We prove the following useful facts about this graph.

Lemma 5

\(\varGamma _\phi \) is a yes instance of MVTSP if and only if \(\phi \) has a satisfying assignment.

Proof

Let \(x_1, \dots , x_n\) be the variables used in the formula \(\phi \). Let \(\chi _1, \dots , \chi _n\) be some satisfying assignment. We first define the tour on the construction before implementing the scanner gadgets, which we will refer to as \(\varGamma _\phi '\), and then use Lemma 3 to find the desired tour on \(\varGamma _\phi \). Set \(c(l_{i,j}, l_{i+1,j}) = c(l_{1,1}, a_1) = c(a_{m+1}, l_{1,n/s}) = c(a_i, a_{i+1}) = 1\). We choose

$$ c'(l_{i,j}, r_{i,j}) = 1 + \sum \limits _{k=1}^{s} 2^{k-1} \chi _{(j-1)s + k} $$

for \(i = 1, \dots , m\) and \(j = 1, \dots , n/s\). Due to the chosen demands we need to choose

$$ c'(r_{i,j}, l_{i+1,j}) = 2^{s+1} - c'(l_{i,j}, r_{i,j}) $$

for \(i = 1, \dots , m\) and \(j = 1, \dots , n/s\), where we interpret i modulo m, i.e. \(m + 1 \equiv 1\). Note that \(c'\) is connected and satisfies the demands on \(\varGamma _\phi '\). Also note that since \(\chi \) is a satisfying assignment, \(c'\) is consistent with all the scanner gadgets \(G_{C_i}\) and thus by Lemma 3 we there is some valid tour c on \(\varGamma _\phi \).

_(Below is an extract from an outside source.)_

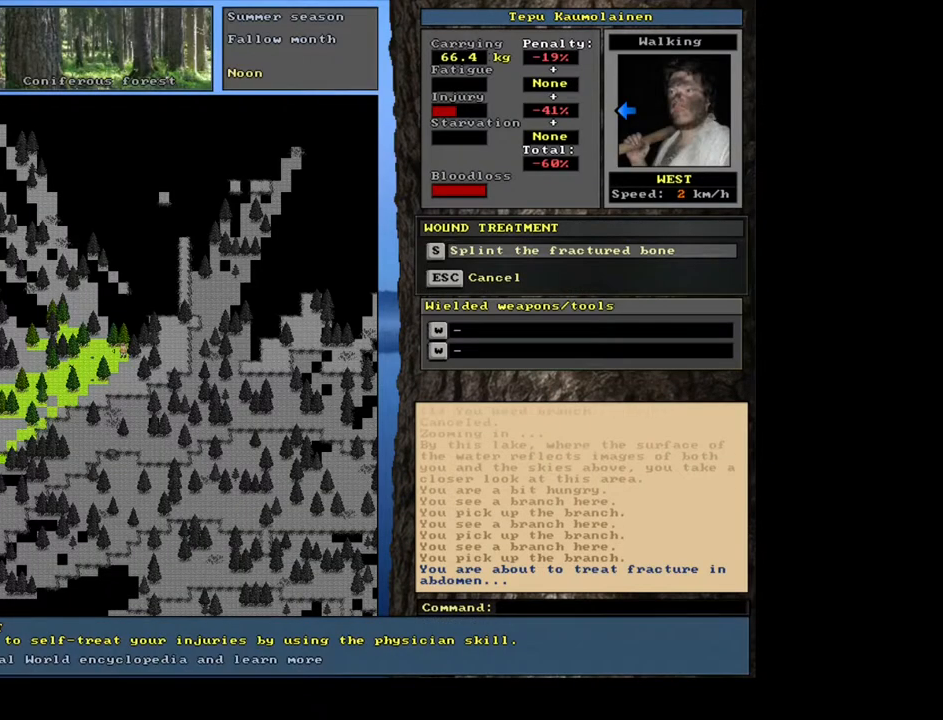
{"keys": [], "mouse": [], "events": []}
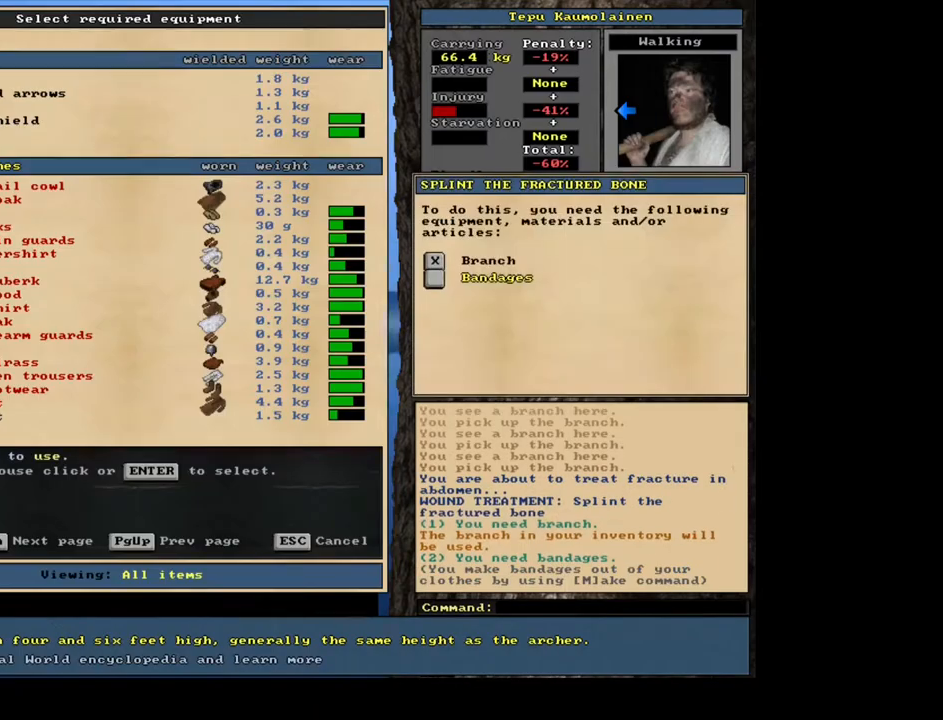
{"keys": [], "mouse": [], "events": []}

Now suppose we find a valid tour c on \(\varGamma _\phi \). Then by Lemma 3 there exists a tour \(c'\) on \(\varGamma _\phi '\) consistent with each gadget \(G_{C_i}\). By definition of \(G_{C_i}\) the values of \(c'(l_{i,j}, r_{i,j})\) encode an assignment satisfying \(C_i\) for \(i = 1, \dots , m\). Since for \(i \geqslant 2\) the demands of \(l_{i,j}\) and \(r_{i,j}\) equal \(2^s\) we have that \(c'(l_{i,j}, r_{i,j}) = 2^{s+1} - c'(r_{i,j}, l_{i+1, j}) = c'(l_{i+1,j}, r_{i+1,j})\) and therefore the values of \(c'(l_{1,j}, r_{1,j})\) encode an assignment satisfying all clauses \(C_1,\ldots ,C_m\), which means we find an assignment which satisfies \(\phi \).    \(\square \)

Lemma 6

\(\varGamma _\phi \) has pathwidth at most \(3n/s + 21\).

Proof

We define the bags of the decomposition as follows. First we add

$$ A = \{ l_{1,1}, \dots , l_{1, n/s} \} $$

to every bag. Let \(W_1, \dots , W_{l_i}\) be a path decomposition of \(G_{C_i}\). We define bag \(X_{i,j}\) as follows

$$ X_{i,j} = A \cup \{l_{i,k}\}_{k=1}^{n/s} \cup \{r_{i,k}\}_{k=1}^{n/s} \cup W_j. $$

We then define \(Y_i\) as \(\{l_{i+1,k}\}_{k=1}^{n/s} \cup \{r_{i,k}\}_{k=1}^{n/s}\) The final path decomposition then becomes

$$ X_{1,1}, \dots , X_{1,l_1}, Y_1, X_{2,1}, \dots , X_{i,l_i},Y_i, X_{i+1,1}, \dots , X_{m,l_m}. $$

Note that all vertices and edges are covered by the decomposition. The set of bags containing any of the vertices of A gives the whole decomposition. The set of bags containing any \(l_{i,j}\) or \(r_{i,j}\) for \(i \geqslant 2\) gives the path \(X_{i,1} \dots X_{i,l_1}\) with \(Y_i\) at the end for \(r_{i,j}\) and \(Y_{i-1}\) at the beginning for \(l_{i,j}\). Any vertex in the gadgets gives a single set \(X_{i,j}\). By Lemma 4 the width of this path decomposition is at most⁶

$$ 3\frac{n}{s} + 21. $$

   \(\square \)

Now we use our reduction to prove the following lower bound:

Theorem 5. Let M be an upper bound on the demands in a graph G. Then MVTSP cannot be solved in time \(f(pw)\min \{|V(G)|,M\}^{o(pw)}|V(G)|^{\mathcal {O}(1)}\), unless ETH fails.

Proof

We start by proving the following claim.

Claim 6

\(|V(G_{C_i})| = \mathcal {O}(2^{3s})\) for \(i = 1, \dots , m\).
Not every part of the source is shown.